Professor Jim Riggs has received grant awards totaling $1.3 million while teaching at Rider
Adam Grybowski

Michelle Orlowski ’11 worked in Professor Jim Rigg's lab with NIH support.

Professor Jim Riggs vaulted over a milestone this month when he received a grant from the National Institutes of Health, bringing his total grant awards while teaching at Rider University to $1.3 million. Topping a million dollars in grant money is an "uncommon" achievement, according to Michael Rutkowski, the University's grants manager. 

“Research is not cheap,” says Riggs, a professor of immunology who has taught at Rider since 1991. “If I don’t have the grant support, I can’t answer the questions the way I need to and I won’t have the opportunity to train students to make them competitive in their post-baccalaureate endeavors.” 

The newest $364,593 grant nearly doubles Riggs’ previous largest grant of about $190,000. It will fund research through January 2017 that tests how the biologic drug EPO — a synthetic version of the hormone erythropoietin — affects the immune system of cancer patients. Doctors often prescribe EPO to treat anemia, which can be a side effect of conventional chemotherapy and radiation treatment, but the drug has been found to accelerate cancer relapse in some patients who receive it. 
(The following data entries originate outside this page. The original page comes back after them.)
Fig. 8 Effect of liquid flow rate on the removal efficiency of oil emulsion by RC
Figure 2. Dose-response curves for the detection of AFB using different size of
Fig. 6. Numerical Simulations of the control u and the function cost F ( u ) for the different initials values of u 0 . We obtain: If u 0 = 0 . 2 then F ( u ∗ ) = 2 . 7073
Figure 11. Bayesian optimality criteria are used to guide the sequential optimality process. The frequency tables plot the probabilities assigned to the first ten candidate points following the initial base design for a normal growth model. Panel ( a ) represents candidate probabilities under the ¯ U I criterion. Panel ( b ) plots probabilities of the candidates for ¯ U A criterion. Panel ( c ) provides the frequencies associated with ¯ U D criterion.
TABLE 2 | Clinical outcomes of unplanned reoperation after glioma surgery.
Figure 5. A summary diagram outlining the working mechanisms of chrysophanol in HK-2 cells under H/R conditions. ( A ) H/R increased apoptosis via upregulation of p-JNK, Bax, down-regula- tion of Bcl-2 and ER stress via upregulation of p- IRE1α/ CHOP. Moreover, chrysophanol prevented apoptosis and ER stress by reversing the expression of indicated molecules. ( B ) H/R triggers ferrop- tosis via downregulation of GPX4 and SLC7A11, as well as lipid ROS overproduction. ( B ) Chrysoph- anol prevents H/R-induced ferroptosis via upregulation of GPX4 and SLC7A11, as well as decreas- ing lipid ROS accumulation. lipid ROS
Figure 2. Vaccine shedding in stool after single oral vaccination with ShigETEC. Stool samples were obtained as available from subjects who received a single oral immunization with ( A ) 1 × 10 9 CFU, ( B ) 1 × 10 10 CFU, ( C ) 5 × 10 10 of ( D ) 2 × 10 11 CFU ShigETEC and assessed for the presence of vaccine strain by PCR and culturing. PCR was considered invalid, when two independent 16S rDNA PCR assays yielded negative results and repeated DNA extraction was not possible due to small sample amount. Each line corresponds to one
Riggs’ research could eventually inform strategies designed to intervene in anemia and cancer treatment. Students, though, will receive the most immediate benefit from the grant, Riggs says, because such funding provides them the opportunity to receive practical and relevant experience in the lab. “It’s great for the continued training of our students, and Rider has a really good record of that, which gives them a leg up when they leave us,” he says. 

His previous grants have “set the table” to study EPO, Riggs says. Michelle Orlowski ’11 worked in his lab as an undergraduate with NIH support, assisting him in researching how certain cells regulate immunity in cancer. She helped steer the direction of the research toward EPO — a “logical progression” from the previous research, Riggs says. Also aided by an Undergraduate Research Scholar Award, a research scholarship that funds student work, Orlowski worked with Riggs to reproduce the tumor microenvironment in vitro to study how EPO operates. 
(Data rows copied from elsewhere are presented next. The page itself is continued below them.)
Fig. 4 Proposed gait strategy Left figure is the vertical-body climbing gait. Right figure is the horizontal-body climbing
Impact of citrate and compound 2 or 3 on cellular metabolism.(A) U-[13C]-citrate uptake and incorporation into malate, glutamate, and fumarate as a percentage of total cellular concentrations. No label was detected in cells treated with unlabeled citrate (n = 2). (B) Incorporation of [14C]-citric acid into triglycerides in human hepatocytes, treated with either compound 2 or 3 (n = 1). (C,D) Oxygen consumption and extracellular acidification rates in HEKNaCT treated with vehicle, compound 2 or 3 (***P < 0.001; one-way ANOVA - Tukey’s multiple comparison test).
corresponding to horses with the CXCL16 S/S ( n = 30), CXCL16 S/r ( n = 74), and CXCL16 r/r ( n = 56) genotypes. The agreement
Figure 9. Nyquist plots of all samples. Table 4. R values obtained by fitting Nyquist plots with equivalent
Now at Princeton University, Orlowski is working to develop early detection for pancreatic cancer with collaborators at the Mayo Clinic. “The juice is seeing our students go somewhere,” Riggs says. “Our department does a great job of placing our students.” 
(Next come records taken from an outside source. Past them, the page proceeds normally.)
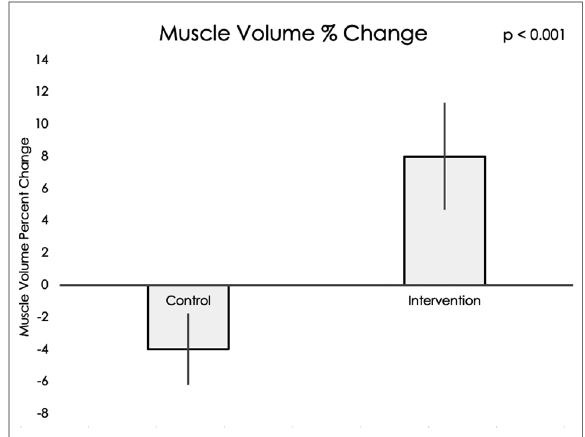
FIGURE 5 Using a Wilcoxon rank sum test, a signi fi cant difference was found in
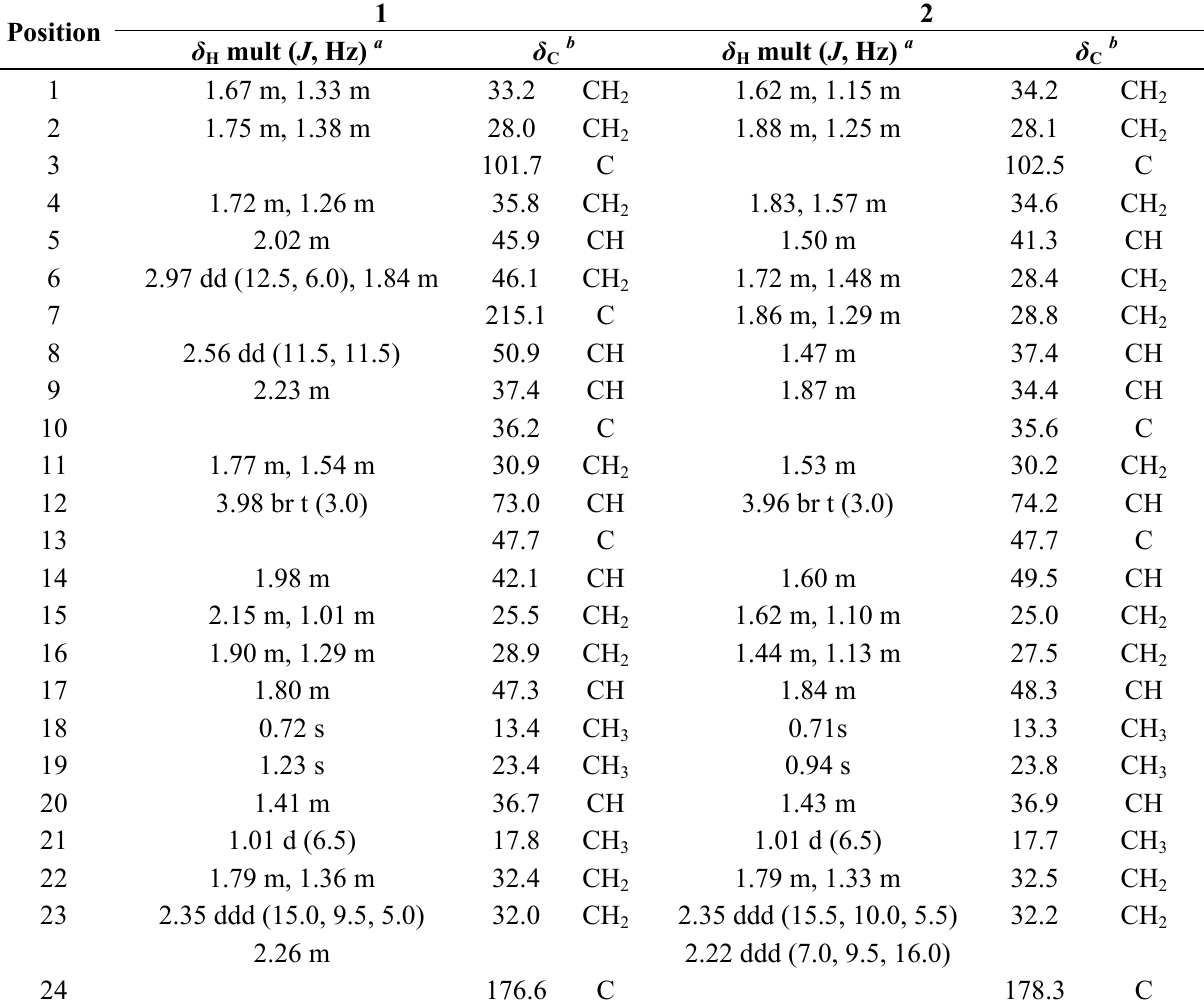
Table 1. 1 H and 13 C-NMR spectral data for compounds 1 and 2 in methanol- d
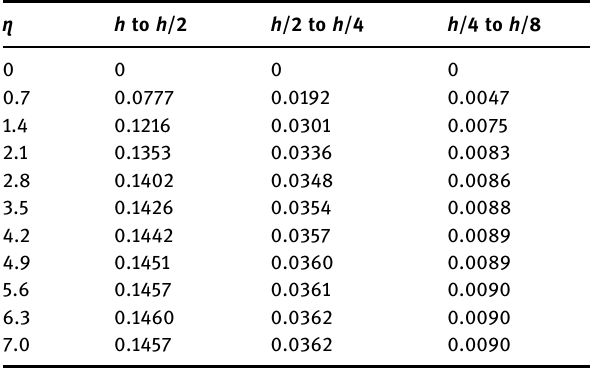
Table 5: Change in error for ( ) f η with step - size η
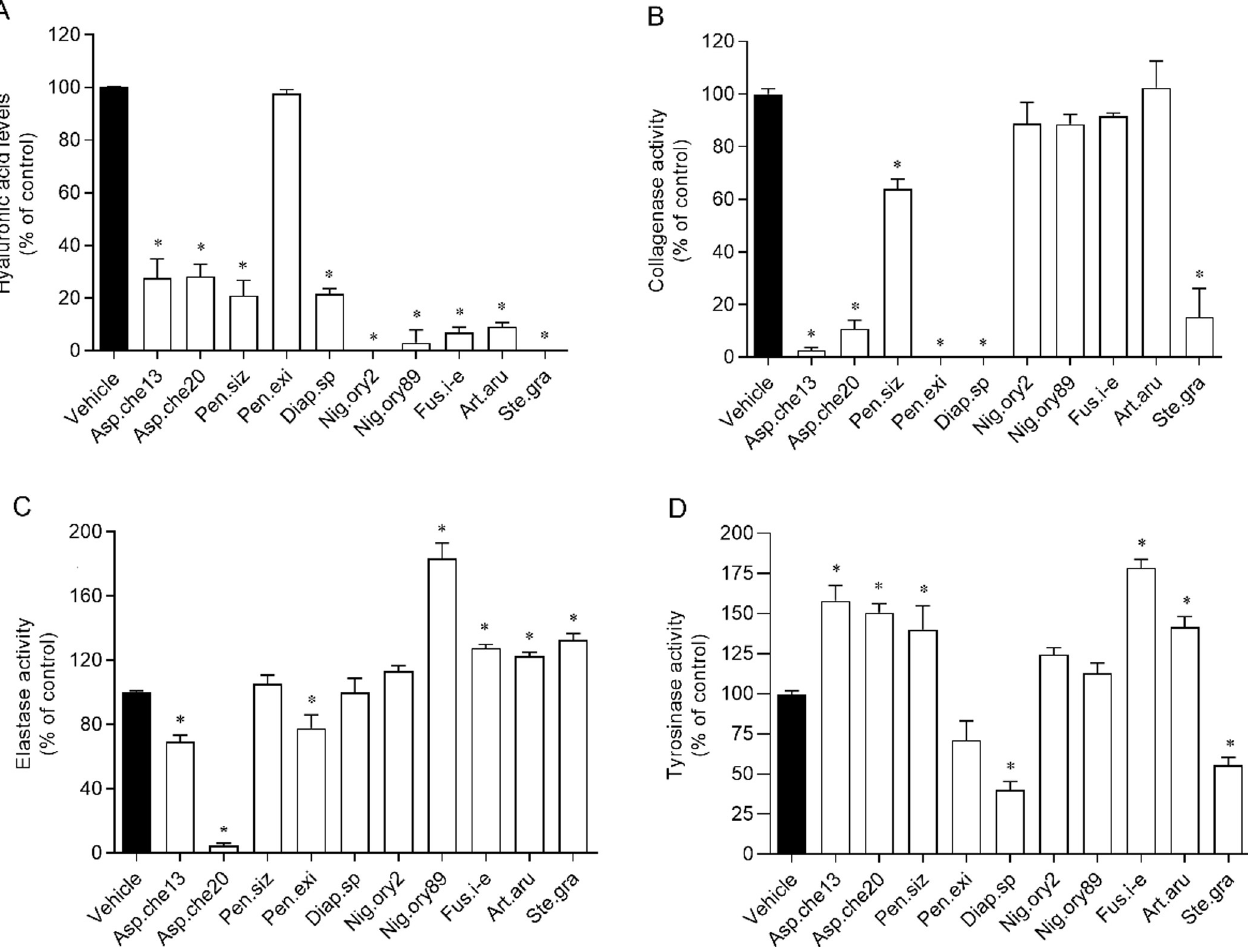
Fig 3. Inhibitory activity of the crude extracts obtained from endophytic fungi associated with Halopteris scoparia against hyaluronidase (A), collagenase (B), elastase (C) and tyrosinase (D) activities: inhibition of hyaluronidase is represented by the percentage of hyaluronic acid that was not degraded in the presence of 200 μ g/mL of each extract; and inhibition of collagenase, elastase, and tyrosinase are represented by the interference of 200 μ g/mL of each extract on their activity. The fungi from which the extracts were obtained are abbreviated as follows: Asp.che13 or 20, isolates 13 or 20 of Aspergillus chevalieri ; Pen.siz, Penicillium sizovae ; Pen.exi, Penicillium sect. Exilicaulis ; Diap.sp, Diaporthe sp.; Nig.ory2 or 89, isolates 2 or 89 of Nigrospora oryzae ; Fus.i-e, Fusarium incarnatum-equiseti complex; Art.aru, Arthrinium arundinis ; Ste.gra, Stemphylium gracilariae . The values correspond to mean ± SEM of 3 independent experiences, in duplicate. � marks significant differences (One-way ANOVA, Dunnett’s test; p < 0.05) when compared with the vehicle.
The latest grant is the culmination of about seven years worth of research and two years of writing, says Riggs, who took a sabbatical in 2011 to prepare the proposal. That time away from teaching afforded him the opportunity to read deeply into the literature surrounding EPO, connect with his network of scientists and researchers, and review other grant proposals — all of which contributed to his ability to stay current on his research. 

“Staying aware of advances in biomedical research is vital for my research to be contemporary and competitive," Riggs says. "Rider has allowed me to do that. Our success with our research is a reflection of what Rider has provided. And it's important to realize that staying on top of my research helps inform my teaching.”